**TASK ITEM A**
In the discussion of EU officials' taxes, within what range of rates is the Community tax on Commission salaries levied?
**TASK ITEM B**
List every date and time attached to a comment in the discussion of EU officials' taxes.
**TASK ITEM C**
Carry the discussion of EU officials' taxes forward from its final line.

**DOCUMENT TEXT**
- - - -
Do they pay tax in Belgium, their country of origin or a special E.U. tax?


They only pay a special E.U. tax.

From the European Commission Permanent officials page:

As a European civil servant, your salary is not subject to national income tax. Instead, salaries paid by the Commission to its officials are directly subject to a Community tax which is paid directly back into the EU's budget. This tax is levied progressively at a rate of between 8% and 45% of the taxable portion of your salary. An additional special levy is in place until 2012 (see Article 66 of the Staff Regulations ).

  • Do you know if this is a similar rate of taxation(in euros) if they paid directly to the Belgian treasury?
    – Karlth
    Jan 7 '13 at 13:20
  • @user357320 Sorry, no; I don't know the Belgian tax system. Probably it depends on the exact situation.
    – gerrit
    Jan 7 '13 at 13:22
  • According to UKIP's Farange EU officials pay 12% tax.
    – Karlth
    May 22 '13 at 14:03

No, they don't pay any local taxes on their income and there is an excellent reason for that. Such a tax would effectively be a subsidy from the EU budget and EU member states to the states that happen to host the main institutions. It could also provide those states with leverage over these institutions beyond what's provided for in the treaties.

Incidentally, this is an old and established principle that applies to all international organizations.

What I don't understand is why the EU established this “Community tax”, which seems a purely circular thing, coming from one part of the EU budget to return directly ti the same budget.

  • Certainly the reason must be that the EU doesn't want a section of its citizens to be tax free, using services that other citizens (on lower salary) pay for.
    – Karlth
    Oct 3 '14 at 9:55
  • 2
    @user357320 That makes no sense, it's a pure fiction, the money comes from the same pool in any case and doesn't pay for the public services EU civil servants use in the country they are stationed. Since the EU budget come from taxes or customs duties in the first place, other citizens somehow “pay for it” in any case but if there were no taxes, the wages would simply cost less to the EU, with exactly the same net result.
- - - -
**EXCERPTED DATA**
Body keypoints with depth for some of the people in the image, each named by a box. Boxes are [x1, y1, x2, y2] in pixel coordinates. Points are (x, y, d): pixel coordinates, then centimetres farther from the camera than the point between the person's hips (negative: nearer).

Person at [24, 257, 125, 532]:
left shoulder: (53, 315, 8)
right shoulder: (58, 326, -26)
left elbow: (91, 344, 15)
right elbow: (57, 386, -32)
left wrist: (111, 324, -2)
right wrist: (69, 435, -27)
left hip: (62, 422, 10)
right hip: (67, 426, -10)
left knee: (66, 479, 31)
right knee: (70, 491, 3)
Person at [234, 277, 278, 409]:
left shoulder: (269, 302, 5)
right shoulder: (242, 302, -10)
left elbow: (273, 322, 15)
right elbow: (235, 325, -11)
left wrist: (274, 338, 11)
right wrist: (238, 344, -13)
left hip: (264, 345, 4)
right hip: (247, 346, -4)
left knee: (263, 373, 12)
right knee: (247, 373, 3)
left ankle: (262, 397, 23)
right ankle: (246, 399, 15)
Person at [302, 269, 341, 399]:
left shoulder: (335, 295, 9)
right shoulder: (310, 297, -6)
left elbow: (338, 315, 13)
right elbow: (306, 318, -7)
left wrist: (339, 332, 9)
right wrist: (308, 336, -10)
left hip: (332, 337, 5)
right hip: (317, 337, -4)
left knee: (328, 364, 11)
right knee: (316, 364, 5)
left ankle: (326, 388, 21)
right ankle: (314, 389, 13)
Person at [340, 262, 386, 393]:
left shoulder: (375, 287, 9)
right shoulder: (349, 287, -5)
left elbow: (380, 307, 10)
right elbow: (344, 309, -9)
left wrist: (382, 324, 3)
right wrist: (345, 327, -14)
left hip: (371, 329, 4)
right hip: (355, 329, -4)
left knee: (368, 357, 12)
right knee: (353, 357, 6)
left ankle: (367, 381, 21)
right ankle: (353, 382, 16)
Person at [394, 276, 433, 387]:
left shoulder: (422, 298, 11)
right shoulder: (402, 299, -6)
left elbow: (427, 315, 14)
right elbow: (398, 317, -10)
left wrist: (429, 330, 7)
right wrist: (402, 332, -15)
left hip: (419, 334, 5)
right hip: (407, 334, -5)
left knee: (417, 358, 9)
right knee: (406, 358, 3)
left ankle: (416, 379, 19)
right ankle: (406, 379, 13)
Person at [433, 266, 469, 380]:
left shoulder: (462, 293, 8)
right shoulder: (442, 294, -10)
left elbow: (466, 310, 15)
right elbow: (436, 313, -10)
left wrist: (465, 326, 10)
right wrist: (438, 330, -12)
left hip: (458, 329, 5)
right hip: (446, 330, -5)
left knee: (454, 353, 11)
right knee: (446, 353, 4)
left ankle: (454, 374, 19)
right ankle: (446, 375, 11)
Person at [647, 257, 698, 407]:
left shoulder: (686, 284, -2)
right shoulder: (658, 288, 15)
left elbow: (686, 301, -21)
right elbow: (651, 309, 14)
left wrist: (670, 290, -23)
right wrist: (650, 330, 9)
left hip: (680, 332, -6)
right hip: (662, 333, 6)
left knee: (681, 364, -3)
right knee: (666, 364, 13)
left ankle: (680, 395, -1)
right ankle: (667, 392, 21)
- - - -
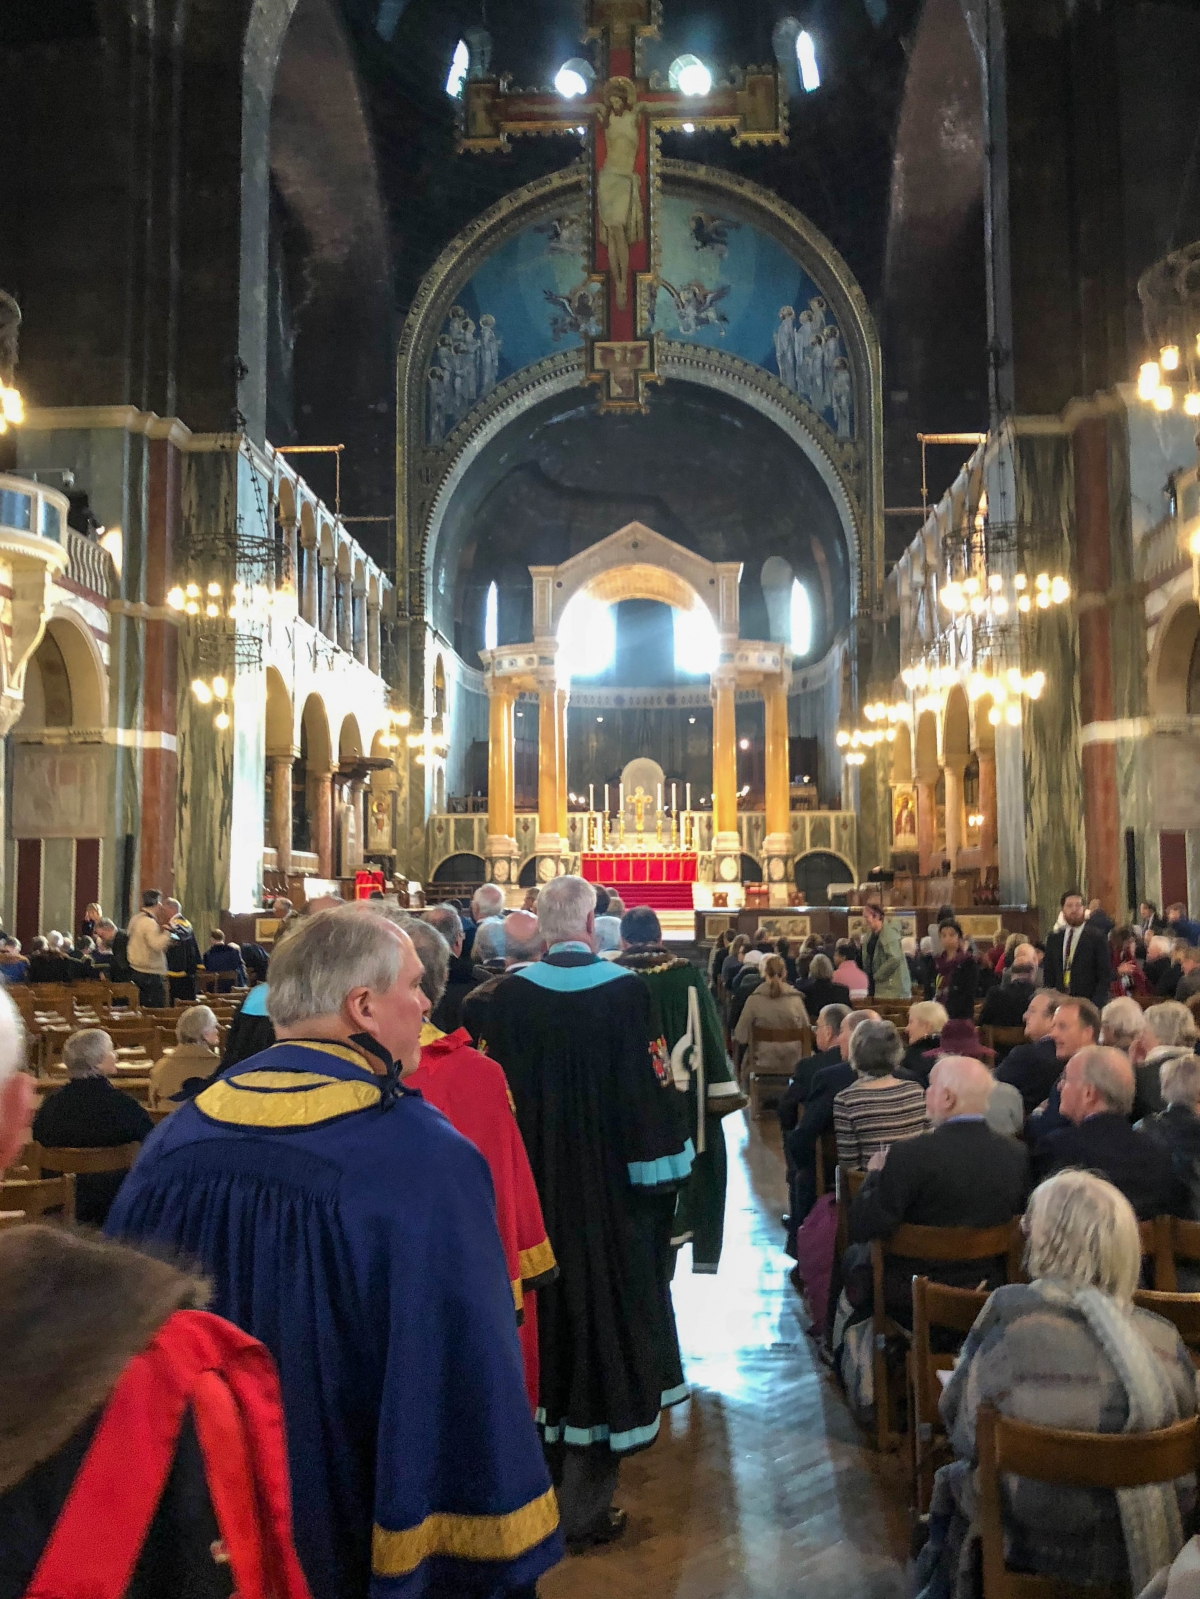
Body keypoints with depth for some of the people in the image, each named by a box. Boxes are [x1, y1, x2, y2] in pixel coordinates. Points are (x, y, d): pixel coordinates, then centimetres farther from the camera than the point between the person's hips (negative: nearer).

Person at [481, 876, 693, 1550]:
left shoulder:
- - - -
**RESPONSE A**
Between 8% and 45% of the taxable portion of the salary.

**RESPONSE B**
Jan 7 '13 at 13:20
Jan 7 '13 at 13:22
May 22 '13 at 14:03
Oct 3 '14 at 9:55

**RESPONSE C**
    – Relaxed
    Oct 3 '14 at 10:16
  • 1
    Incidentally, the notion that EU civil servants have extraordinarily high compensation is a legend repeated for political reasons. Meaningful comparison is difficult but in Luxembourg, one of the seats of the EU, the lowest EU pay grade is actually lower than the local minimal wage. In some member states like Denmark, it's also difficult to attract people with the right skills because the pay is too low for them. It's obviously higher than what people make in Romania but that's a trivial function of the type of work EU civil servants do and the location of the institutions.
    – Relaxed
    Oct 3 '14 at 10:18
  • I think it is not a fiscal issue but a moral one. People, at least in the UK and Iceland, frown upon tax free salaries - for example in Iceland absolutely everyone has to pay taxes on their salary above a certain amount, nobody is exempt. So I think it is not a question of where the money goes or where it comes from to but rather of "if I pay he should too." Even if the money just goes directly back to the EU.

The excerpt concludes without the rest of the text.